Les deux généraux avaient pourtant fait front commun lors du putsch de 2021 pour évincer les civils avec lesquels ils partageaient le pouvoir depuis la chute du dictateur Omar el-Béchir, deux ans plus tôt. Mais des divergences sont ensuite apparues et, faute d’accord sur l’intégration des FSR dans l’armée, ont dégénéré en guerre ouverte le 15 avril. Pour l’émissaire de l’ONU au Soudan, Volker Perthes, si les tensions étaient palpables, il n’y avait « aucun signe » que les combats éclateraient le 15 avril car, a-t-il dit à Al-Jazeera, les deux généraux rivaux devaient se rencontrer pour discuter ce jour-là.
Évacuations des étrangers
Selon l’ONU, 75.000 personnes ont été déplacées par les combats, particulièrement violents au Darfour, région déchirée par une guerre dans les années 2000. Si la trêve n’arrête pas les combats, elle n’empêche pas la poursuite des évacuations. Samedi, un nouveau bateau transportant environ 1900 évacués est arrivé en Arabie saoudite qui a accueilli jusqu’ici près de 5000 ressortissants saoudiens et étrangers.
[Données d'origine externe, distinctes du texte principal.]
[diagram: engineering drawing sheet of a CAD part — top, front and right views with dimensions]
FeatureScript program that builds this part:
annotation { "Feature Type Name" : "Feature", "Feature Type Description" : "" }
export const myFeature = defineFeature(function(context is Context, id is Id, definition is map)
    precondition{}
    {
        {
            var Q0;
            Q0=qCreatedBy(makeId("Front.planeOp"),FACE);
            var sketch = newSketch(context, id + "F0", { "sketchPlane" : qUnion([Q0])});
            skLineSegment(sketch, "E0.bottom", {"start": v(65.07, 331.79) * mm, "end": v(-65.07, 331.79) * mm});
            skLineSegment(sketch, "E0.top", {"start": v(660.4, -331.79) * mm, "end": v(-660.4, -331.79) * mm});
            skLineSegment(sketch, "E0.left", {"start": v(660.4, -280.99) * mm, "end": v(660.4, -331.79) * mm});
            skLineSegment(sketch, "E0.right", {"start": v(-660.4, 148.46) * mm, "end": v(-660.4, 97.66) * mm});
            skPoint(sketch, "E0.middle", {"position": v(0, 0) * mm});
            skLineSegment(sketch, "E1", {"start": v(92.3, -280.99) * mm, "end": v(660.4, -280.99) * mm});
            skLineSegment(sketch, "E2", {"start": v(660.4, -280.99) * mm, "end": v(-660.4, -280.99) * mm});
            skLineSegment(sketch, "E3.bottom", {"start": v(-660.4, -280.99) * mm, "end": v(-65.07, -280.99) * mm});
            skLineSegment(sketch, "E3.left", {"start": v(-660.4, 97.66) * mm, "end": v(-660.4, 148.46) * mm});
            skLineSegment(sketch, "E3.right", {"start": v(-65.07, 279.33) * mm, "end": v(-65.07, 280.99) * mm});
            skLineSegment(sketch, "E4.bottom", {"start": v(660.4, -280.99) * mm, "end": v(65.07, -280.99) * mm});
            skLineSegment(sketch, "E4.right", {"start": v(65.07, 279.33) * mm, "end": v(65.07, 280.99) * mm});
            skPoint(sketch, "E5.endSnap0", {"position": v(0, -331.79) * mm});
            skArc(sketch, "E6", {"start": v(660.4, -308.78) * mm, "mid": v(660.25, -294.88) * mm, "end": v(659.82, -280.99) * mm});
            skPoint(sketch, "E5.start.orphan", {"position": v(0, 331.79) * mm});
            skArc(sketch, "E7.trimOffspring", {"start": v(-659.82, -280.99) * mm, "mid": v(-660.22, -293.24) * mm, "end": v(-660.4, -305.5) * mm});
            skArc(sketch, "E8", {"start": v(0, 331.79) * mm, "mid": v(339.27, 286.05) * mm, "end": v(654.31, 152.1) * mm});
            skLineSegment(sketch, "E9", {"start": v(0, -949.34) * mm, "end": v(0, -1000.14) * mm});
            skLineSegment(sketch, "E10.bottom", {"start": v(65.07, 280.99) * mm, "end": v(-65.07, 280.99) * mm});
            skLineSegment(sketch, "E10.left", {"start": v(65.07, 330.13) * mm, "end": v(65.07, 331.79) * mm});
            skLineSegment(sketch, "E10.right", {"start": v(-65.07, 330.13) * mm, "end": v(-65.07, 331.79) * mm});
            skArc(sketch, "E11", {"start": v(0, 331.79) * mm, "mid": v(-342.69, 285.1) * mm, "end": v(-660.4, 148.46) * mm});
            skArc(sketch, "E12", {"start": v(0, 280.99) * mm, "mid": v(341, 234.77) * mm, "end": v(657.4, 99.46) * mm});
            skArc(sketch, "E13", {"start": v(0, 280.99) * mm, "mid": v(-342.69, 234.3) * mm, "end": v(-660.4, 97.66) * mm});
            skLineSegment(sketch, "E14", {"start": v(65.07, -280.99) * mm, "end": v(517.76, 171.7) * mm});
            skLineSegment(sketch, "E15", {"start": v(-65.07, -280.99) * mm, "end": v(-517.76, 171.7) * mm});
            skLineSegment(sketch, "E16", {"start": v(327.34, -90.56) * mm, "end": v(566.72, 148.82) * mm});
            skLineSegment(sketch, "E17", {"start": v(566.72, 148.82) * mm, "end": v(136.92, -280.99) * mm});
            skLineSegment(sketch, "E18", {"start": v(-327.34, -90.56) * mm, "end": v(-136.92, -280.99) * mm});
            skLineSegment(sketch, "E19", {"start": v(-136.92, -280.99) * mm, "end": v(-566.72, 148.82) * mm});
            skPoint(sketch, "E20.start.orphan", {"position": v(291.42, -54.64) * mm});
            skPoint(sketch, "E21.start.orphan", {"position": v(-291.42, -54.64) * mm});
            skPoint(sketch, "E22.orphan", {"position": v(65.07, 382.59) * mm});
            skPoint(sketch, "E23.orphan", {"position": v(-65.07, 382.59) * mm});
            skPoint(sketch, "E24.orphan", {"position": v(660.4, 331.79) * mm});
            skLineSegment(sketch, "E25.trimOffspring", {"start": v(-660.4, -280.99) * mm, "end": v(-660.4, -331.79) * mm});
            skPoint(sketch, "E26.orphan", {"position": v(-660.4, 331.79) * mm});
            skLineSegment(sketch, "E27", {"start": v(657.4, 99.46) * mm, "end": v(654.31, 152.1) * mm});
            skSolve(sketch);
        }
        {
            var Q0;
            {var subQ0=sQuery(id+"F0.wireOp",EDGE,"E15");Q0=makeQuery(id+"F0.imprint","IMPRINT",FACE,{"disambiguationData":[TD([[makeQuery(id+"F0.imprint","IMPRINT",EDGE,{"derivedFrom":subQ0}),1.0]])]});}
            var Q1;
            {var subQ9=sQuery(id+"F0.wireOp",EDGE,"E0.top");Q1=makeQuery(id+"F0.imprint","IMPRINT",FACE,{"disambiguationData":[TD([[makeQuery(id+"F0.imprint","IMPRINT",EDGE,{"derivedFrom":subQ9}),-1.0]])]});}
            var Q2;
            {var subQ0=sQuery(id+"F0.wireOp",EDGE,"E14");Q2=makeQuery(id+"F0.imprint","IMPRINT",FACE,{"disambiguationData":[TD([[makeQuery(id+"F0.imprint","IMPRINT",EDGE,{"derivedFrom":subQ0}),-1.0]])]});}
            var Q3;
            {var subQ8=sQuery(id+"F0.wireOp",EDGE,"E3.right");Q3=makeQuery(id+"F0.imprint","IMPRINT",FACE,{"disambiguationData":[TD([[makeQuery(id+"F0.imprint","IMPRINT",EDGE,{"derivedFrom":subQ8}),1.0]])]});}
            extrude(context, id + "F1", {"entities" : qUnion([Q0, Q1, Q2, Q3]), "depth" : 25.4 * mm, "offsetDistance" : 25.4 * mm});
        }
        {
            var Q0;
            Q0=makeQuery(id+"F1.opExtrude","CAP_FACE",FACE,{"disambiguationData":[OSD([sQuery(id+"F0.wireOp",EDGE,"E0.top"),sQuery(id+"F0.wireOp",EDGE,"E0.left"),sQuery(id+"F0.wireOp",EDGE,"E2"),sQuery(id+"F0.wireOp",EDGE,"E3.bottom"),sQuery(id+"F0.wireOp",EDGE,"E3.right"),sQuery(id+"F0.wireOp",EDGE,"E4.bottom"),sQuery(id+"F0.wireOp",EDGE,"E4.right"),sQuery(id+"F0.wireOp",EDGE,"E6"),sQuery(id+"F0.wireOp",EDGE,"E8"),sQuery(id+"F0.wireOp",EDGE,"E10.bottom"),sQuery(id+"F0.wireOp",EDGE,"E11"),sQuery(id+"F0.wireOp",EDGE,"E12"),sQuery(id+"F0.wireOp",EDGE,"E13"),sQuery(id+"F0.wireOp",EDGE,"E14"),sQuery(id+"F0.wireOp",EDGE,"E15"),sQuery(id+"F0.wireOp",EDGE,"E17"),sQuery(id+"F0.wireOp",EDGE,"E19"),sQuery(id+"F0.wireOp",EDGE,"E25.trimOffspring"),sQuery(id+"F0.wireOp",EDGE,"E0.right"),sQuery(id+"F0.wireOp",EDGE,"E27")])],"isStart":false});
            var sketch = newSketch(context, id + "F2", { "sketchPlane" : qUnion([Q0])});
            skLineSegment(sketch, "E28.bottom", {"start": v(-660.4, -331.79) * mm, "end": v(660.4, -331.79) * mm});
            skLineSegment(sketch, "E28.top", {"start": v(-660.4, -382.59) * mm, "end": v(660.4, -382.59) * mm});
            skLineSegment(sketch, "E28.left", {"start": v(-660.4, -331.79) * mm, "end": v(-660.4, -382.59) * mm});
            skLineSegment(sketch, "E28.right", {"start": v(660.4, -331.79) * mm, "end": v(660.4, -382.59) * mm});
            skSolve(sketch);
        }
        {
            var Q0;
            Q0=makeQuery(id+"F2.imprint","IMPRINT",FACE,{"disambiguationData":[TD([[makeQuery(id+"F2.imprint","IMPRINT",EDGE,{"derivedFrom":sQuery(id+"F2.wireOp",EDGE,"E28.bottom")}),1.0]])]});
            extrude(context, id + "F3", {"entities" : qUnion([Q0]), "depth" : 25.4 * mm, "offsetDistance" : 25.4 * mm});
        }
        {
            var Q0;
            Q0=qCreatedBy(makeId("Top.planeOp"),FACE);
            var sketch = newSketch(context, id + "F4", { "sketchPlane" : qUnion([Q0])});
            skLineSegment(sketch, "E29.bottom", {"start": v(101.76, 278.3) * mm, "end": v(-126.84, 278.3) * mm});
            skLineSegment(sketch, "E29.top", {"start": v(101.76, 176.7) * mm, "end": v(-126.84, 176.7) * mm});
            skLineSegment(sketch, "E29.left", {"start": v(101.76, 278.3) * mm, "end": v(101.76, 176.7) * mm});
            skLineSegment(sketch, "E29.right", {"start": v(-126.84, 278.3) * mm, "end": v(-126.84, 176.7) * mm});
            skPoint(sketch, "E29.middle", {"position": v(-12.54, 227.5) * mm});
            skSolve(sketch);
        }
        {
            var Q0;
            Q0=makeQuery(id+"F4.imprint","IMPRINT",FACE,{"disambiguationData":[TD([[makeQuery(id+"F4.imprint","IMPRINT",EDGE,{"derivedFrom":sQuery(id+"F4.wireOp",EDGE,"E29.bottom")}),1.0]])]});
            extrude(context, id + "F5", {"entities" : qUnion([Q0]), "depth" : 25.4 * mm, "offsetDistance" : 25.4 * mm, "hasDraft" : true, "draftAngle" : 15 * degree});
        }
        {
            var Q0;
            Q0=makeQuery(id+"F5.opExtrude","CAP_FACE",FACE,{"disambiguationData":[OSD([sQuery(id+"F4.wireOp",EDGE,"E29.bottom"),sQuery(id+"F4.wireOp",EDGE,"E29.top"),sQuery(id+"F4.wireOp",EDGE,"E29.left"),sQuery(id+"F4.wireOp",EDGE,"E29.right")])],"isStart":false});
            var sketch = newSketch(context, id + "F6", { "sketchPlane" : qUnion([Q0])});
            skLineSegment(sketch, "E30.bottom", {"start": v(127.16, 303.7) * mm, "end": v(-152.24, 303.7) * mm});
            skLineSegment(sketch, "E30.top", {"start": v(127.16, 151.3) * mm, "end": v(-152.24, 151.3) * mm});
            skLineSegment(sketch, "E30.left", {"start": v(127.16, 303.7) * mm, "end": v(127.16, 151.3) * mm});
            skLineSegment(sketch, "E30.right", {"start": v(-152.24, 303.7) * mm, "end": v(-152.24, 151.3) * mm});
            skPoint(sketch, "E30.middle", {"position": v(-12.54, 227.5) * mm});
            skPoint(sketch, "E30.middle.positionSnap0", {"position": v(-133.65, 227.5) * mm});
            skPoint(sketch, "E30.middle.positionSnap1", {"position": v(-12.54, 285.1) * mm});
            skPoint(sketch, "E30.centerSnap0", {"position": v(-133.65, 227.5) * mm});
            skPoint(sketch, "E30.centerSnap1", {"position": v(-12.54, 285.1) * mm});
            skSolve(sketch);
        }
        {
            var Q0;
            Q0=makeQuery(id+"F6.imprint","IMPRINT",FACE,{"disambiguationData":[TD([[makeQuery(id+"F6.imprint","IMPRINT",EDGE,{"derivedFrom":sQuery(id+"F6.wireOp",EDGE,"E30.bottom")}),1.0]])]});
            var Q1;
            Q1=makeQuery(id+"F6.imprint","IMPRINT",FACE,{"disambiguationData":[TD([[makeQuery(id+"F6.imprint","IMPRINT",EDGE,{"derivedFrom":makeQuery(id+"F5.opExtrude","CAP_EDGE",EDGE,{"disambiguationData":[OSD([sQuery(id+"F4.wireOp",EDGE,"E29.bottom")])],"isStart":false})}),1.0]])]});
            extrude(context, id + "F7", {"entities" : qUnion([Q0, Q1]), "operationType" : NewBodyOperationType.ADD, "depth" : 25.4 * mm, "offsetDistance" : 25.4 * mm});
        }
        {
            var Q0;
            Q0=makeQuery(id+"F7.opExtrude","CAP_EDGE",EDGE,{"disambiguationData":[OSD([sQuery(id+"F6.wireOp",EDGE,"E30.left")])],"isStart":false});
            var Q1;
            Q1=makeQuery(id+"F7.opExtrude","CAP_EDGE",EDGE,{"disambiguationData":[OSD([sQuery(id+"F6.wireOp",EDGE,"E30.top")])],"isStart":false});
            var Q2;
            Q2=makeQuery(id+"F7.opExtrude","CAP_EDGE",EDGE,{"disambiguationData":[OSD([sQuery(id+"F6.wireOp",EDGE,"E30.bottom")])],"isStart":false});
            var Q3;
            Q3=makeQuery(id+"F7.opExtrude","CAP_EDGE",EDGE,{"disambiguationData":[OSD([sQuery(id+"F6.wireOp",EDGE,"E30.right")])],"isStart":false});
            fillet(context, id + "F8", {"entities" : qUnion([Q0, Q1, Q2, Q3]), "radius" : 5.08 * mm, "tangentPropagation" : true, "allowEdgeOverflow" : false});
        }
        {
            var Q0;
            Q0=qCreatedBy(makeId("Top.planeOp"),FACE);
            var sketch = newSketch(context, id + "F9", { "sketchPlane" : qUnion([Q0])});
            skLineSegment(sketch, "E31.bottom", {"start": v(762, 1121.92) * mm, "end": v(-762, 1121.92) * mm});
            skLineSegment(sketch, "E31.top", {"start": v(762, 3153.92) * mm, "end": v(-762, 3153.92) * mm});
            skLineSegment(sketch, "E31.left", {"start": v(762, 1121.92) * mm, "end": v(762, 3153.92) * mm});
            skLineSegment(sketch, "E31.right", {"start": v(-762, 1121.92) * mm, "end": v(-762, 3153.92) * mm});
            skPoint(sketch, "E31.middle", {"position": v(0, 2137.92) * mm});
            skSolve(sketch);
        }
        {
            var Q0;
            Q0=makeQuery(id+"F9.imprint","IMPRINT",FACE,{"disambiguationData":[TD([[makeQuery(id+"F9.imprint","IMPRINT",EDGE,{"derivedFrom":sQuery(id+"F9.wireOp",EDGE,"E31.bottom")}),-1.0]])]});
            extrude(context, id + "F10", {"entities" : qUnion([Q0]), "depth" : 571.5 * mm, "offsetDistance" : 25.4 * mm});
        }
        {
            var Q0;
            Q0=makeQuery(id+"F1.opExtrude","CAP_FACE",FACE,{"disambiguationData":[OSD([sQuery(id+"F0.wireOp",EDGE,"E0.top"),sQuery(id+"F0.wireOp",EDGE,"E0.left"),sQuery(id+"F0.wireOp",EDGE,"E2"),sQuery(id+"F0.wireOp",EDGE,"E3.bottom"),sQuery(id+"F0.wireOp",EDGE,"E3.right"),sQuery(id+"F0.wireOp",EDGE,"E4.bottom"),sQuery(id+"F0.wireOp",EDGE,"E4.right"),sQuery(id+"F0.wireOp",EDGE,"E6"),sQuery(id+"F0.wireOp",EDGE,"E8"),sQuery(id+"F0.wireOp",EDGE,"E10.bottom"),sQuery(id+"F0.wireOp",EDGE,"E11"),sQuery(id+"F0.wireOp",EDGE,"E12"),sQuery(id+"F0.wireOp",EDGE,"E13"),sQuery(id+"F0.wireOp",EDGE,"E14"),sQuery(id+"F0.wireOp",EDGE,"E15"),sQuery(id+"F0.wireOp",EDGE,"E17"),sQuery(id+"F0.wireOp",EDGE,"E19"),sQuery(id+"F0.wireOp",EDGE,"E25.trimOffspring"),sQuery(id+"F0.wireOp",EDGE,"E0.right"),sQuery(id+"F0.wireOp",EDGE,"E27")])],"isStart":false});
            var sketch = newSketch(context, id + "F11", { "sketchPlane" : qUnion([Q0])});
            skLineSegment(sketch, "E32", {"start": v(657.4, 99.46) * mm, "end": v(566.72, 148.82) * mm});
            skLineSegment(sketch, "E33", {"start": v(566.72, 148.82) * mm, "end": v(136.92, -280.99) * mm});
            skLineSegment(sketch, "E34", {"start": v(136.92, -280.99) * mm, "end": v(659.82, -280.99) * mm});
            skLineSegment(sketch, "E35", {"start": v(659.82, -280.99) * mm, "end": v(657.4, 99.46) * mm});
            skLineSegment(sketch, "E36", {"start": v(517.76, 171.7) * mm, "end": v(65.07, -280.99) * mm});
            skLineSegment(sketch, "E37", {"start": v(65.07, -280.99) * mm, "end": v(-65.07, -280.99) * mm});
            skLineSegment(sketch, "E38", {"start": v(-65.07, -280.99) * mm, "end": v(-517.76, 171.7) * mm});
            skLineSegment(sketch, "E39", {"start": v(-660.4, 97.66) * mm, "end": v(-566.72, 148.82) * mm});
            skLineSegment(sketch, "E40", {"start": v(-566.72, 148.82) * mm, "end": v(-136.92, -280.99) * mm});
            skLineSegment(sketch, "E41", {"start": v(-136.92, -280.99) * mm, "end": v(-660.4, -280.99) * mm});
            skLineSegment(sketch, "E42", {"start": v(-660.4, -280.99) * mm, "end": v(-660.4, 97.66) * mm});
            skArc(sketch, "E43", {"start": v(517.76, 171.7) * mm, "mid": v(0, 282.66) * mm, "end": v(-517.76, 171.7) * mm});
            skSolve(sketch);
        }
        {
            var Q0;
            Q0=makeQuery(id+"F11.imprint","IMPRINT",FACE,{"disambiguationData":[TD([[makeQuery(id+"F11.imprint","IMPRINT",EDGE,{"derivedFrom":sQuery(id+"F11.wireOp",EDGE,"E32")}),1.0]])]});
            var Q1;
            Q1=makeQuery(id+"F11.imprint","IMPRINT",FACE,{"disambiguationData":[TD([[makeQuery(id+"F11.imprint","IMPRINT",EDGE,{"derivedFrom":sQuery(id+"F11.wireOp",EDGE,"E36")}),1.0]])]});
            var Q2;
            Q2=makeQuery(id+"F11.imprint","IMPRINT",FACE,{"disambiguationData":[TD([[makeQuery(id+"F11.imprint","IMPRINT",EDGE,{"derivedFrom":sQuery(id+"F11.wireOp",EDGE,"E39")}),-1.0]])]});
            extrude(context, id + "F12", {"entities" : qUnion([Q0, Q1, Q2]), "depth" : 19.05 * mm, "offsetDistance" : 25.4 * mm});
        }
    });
Parmi eux, Merhdad Malekzadh, qui fait partie des premiers Iraniens évacués samedi, décrit à l’AFP des bombardements et des explosions au quotidien à Khartoum. « On n’aurait jamais imaginé que la situation se tendrait autant ».
Le Royaume-Uni a déjà prévenu que son dernier vol d’évacuation aurait lieu samedi soir après avoir sorti plus de 1500 personnes du Soudan. « La fenêtre d’opportunité se referme », a regretté le Canada de son côté. « Nous continuons d’évaluer différentes options pour évacuer les Canadiens, y compris par voies terrestre et maritime », a déclaré sa ministre de la Défense Anita Anand.
En tout, « plus de 375 Canadiens » ont été évacués du Soudan et environ 300 autres attendent de l’aide pour sortir du pays, a ajouté la ministre.
Pillages, destructions et incendies
L’ONU estime que des millions de personnes supplémentaires pourraient sombrer dans la faim alors qu’un tiers des 45 millions de Soudanais en souffraient déjà, dans le pays, l’un des plus pauvres au monde.
Pillages, destructions et incendies se multiplient au Darfour-Ouest, y compris dans des camps de déplacés, rapporte Médecins sans frontières (MSF). L’ONG a dû y « arrêter la quasi-totalité de (ses) activités », regrette son chef adjoint au Soudan, Sylvain Perron.
Ces derniers jours, une centaine de personnes ont été tuées dans des combats qui ont ravagé El-Geneina, son chef-lieu, selon l’ONU dont le patron Antonio Guterres a déploré une situation « terrible ». « La société s’effondre, nous voyons des tribus qui essaient désormais de s’armer », a-t-il dit.